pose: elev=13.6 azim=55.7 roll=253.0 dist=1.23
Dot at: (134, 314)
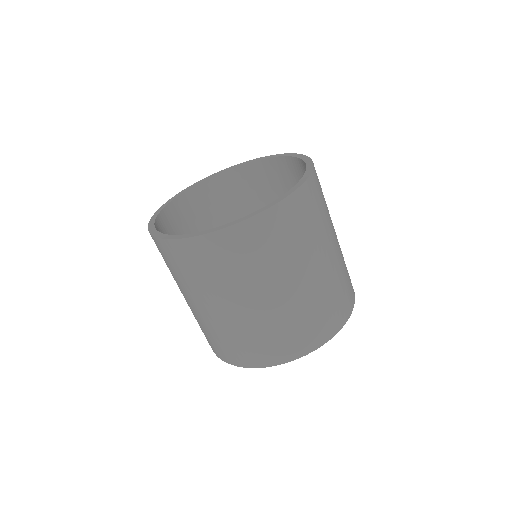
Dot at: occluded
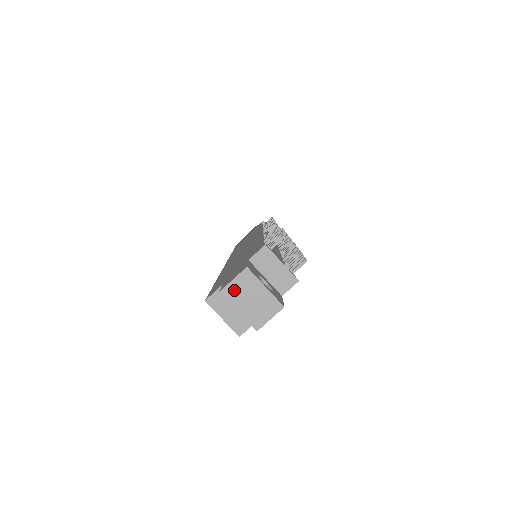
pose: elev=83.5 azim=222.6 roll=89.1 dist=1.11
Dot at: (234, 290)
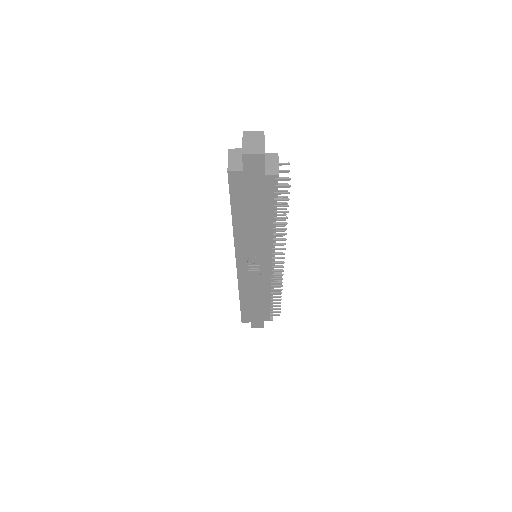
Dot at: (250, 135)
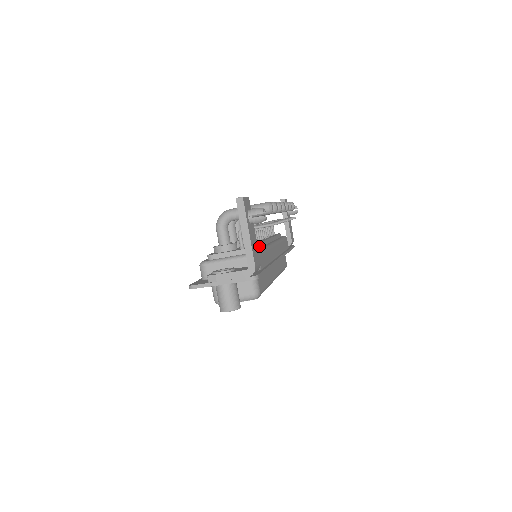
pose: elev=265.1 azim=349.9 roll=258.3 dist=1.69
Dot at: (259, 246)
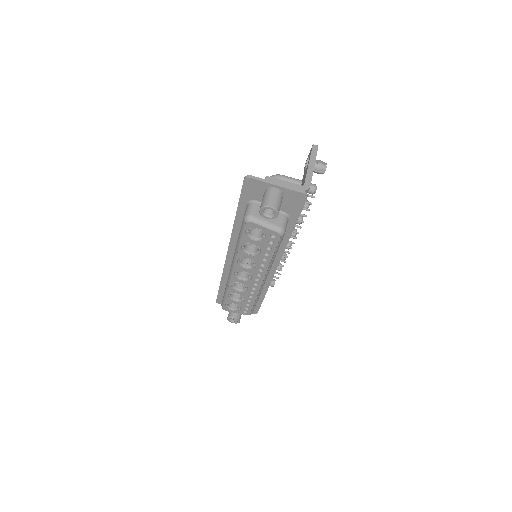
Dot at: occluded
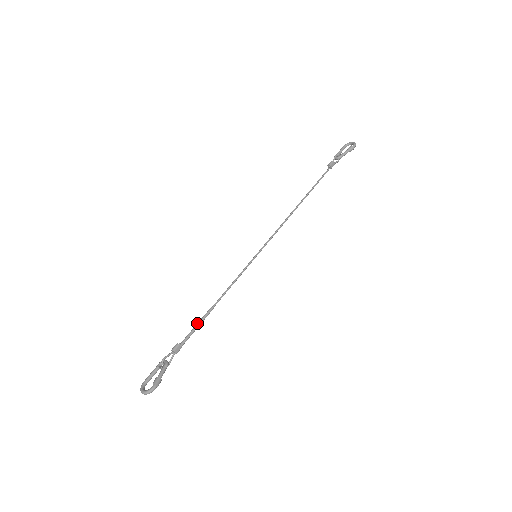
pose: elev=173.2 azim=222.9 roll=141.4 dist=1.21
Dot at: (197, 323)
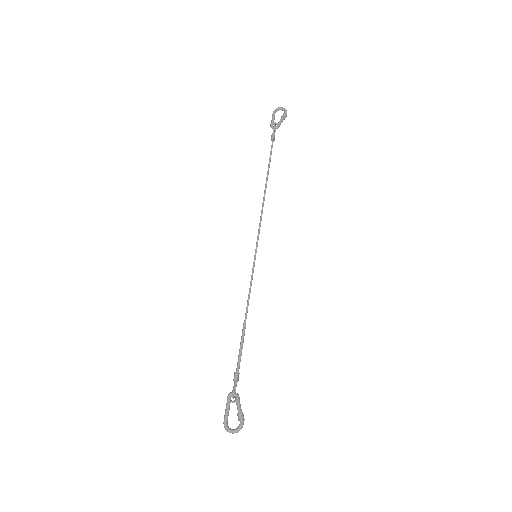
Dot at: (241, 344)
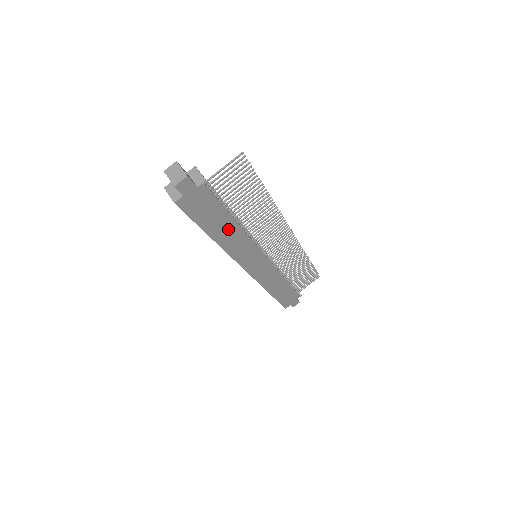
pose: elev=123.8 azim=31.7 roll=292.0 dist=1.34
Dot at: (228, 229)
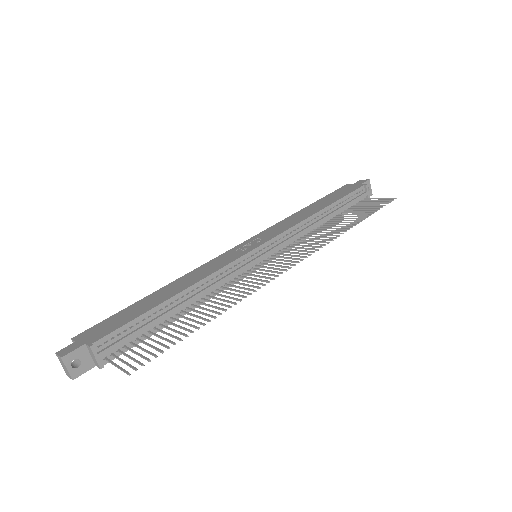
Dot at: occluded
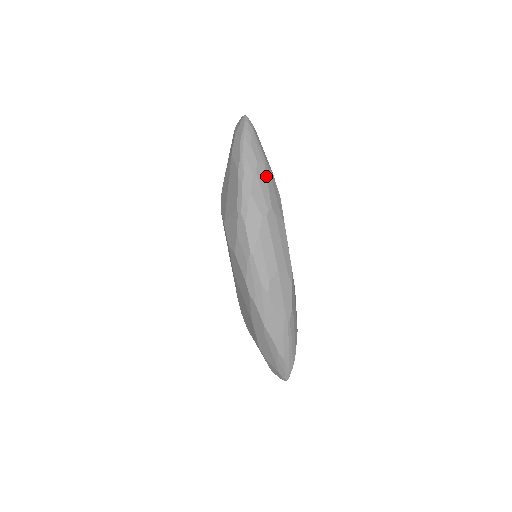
============================================================
## Exercise:
Format the text lines of all the records above as a single numbered list with no blank lines. Leave out the pictures.

## Written solution:
1. pose: elev=13.6 azim=55.7 roll=253.0 dist=1.23
2. Dot at: (134, 314)
3. Dot at: occluded
4. pose: elev=83.5 azim=222.6 roll=89.1 dist=1.11
5. Dot at: (234, 290)
6. Dot at: (250, 135)
7. pose: elev=265.1 azim=349.9 roll=258.3 dist=1.69
8. Dot at: (259, 246)
9. Dot at: occluded
10. pose: elev=173.2 azim=222.9 roll=141.4 dist=1.21
11. Dot at: (197, 323)
12. Dot at: (241, 344)
13. pose: elev=123.8 azim=31.7 roll=292.0 dist=1.34
14. Dot at: (228, 229)
15. Dot at: occluded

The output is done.